» EXERCISE
Read through the data, and wherever a line holds the word "down", write that line out.

» DATASET EXCERPT
= Beginning of Section =
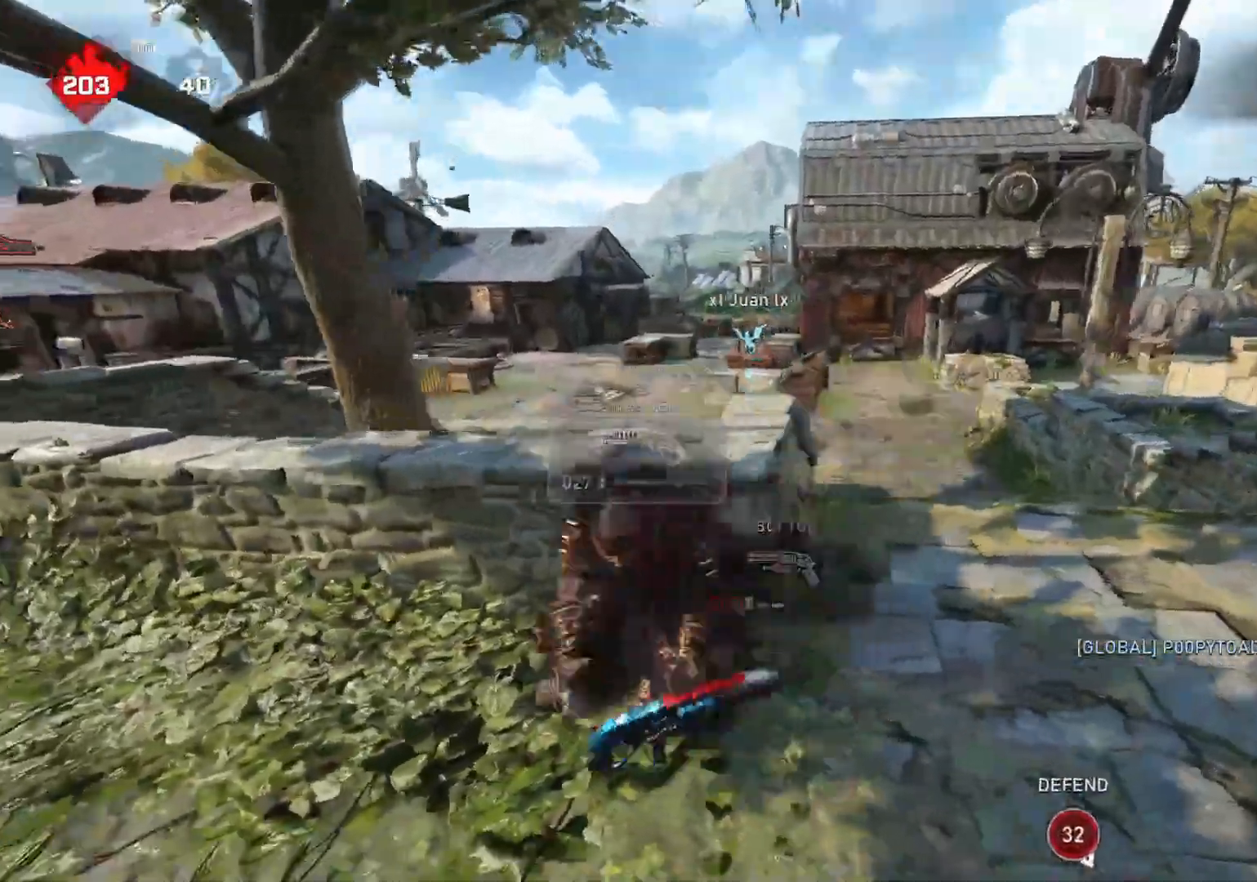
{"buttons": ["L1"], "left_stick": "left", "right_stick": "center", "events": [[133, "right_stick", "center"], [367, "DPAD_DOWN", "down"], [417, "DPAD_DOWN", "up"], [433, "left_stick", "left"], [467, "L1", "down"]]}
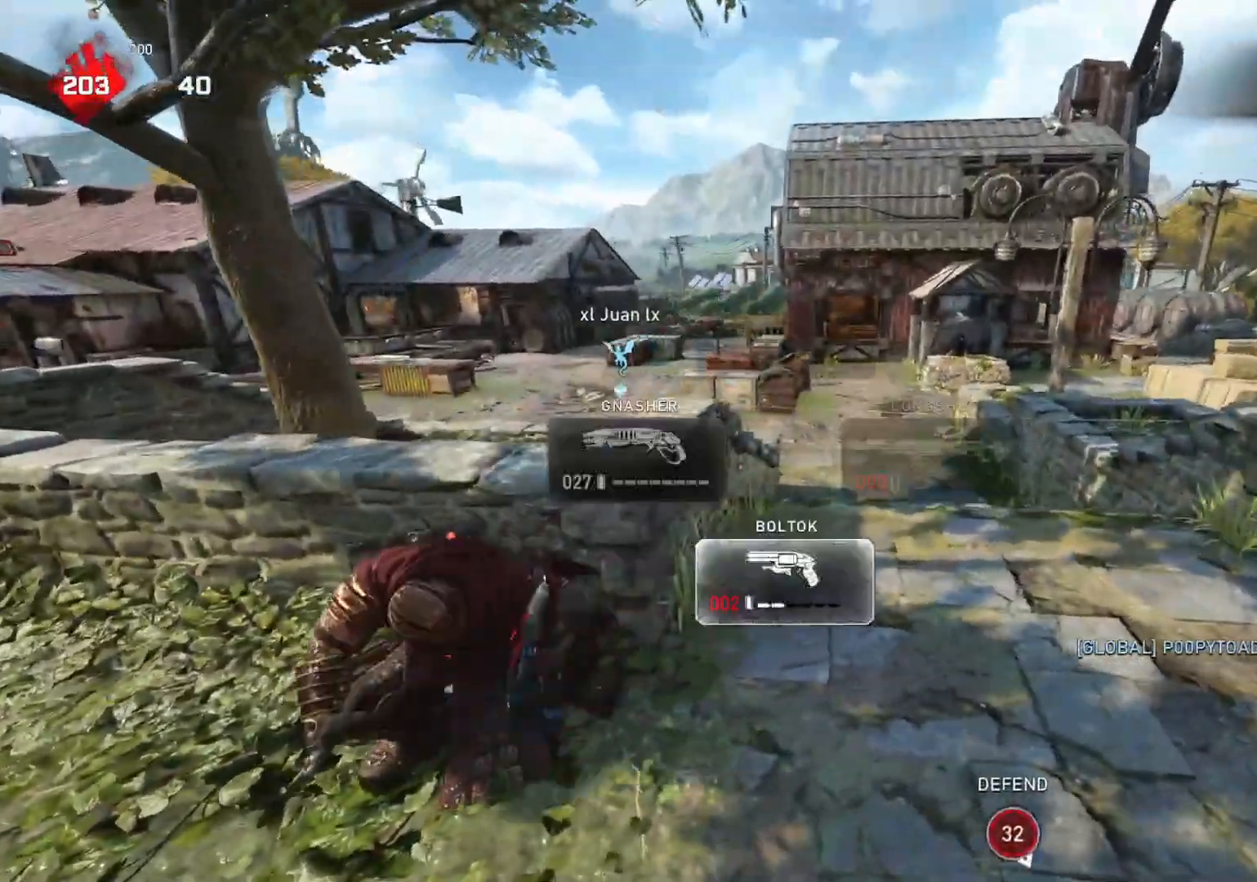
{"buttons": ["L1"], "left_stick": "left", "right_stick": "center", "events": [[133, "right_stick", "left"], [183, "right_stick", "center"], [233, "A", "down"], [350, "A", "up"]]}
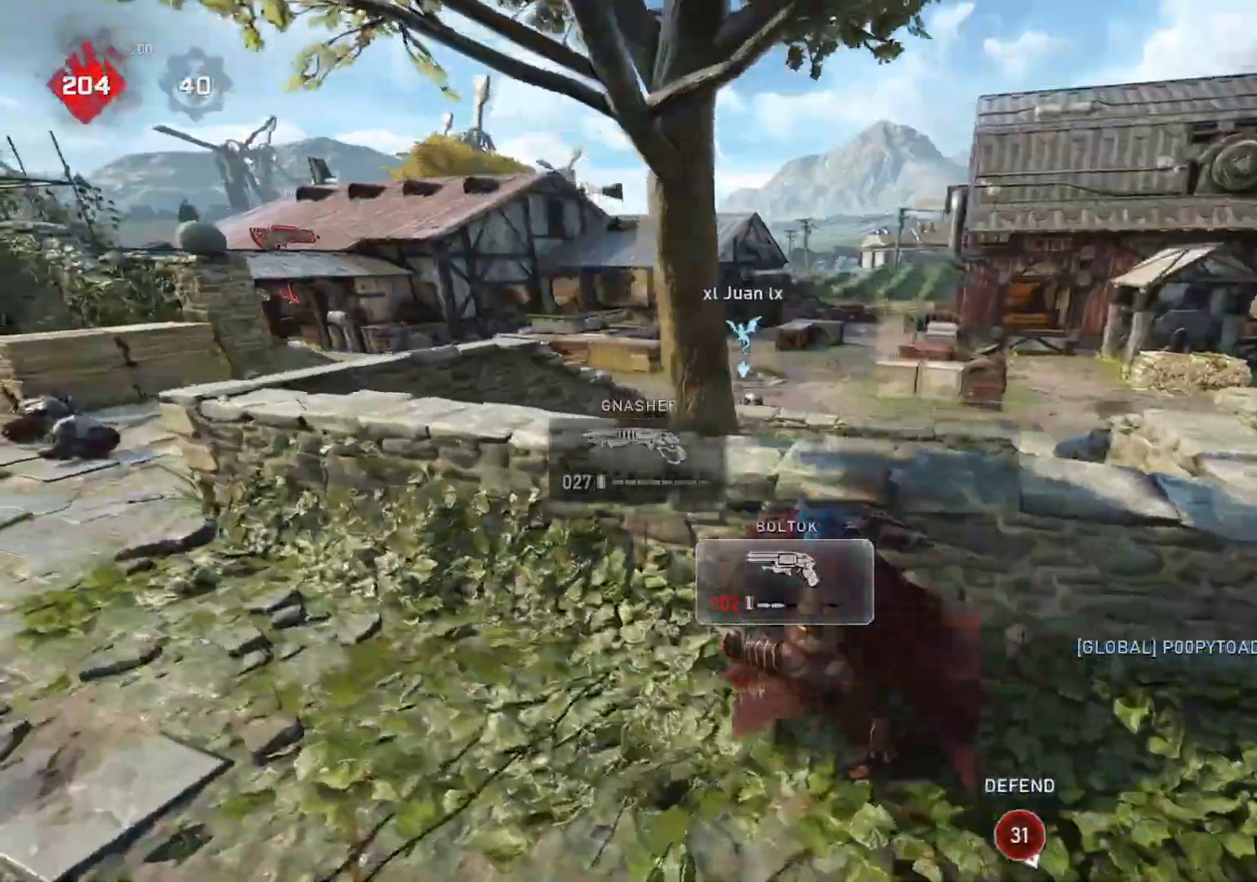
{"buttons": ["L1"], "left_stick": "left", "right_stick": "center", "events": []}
= End of Section =
» RESPONSE AREA
{"buttons": ["L1"], "left_stick": "left", "right_stick": "center", "events": [[133, "right_stick", "center"], [367, "DPAD_DOWN", "down"], [417, "DPAD_DOWN", "up"], [433, "left_stick", "left"], [467, "L1", "down"]]}
{"buttons": ["L1"], "left_stick": "left", "right_stick": "center", "events": [[133, "right_stick", "left"], [183, "right_stick", "center"], [233, "A", "down"], [350, "A", "up"]]}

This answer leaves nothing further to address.